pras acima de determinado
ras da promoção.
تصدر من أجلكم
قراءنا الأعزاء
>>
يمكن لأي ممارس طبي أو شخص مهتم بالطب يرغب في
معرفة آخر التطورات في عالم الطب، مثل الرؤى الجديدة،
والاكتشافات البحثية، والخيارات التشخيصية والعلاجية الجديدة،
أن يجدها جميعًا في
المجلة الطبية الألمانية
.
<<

● Work request: The lines holding the string "الجديدة" are what is needed from the material above.

● Finished task:
معرفة آخر التطورات في عالم الطب، مثل الرؤى الجديدة،
والاكتشافات البحثية، والخيارات التشخيصية والعلاجية الجديدة،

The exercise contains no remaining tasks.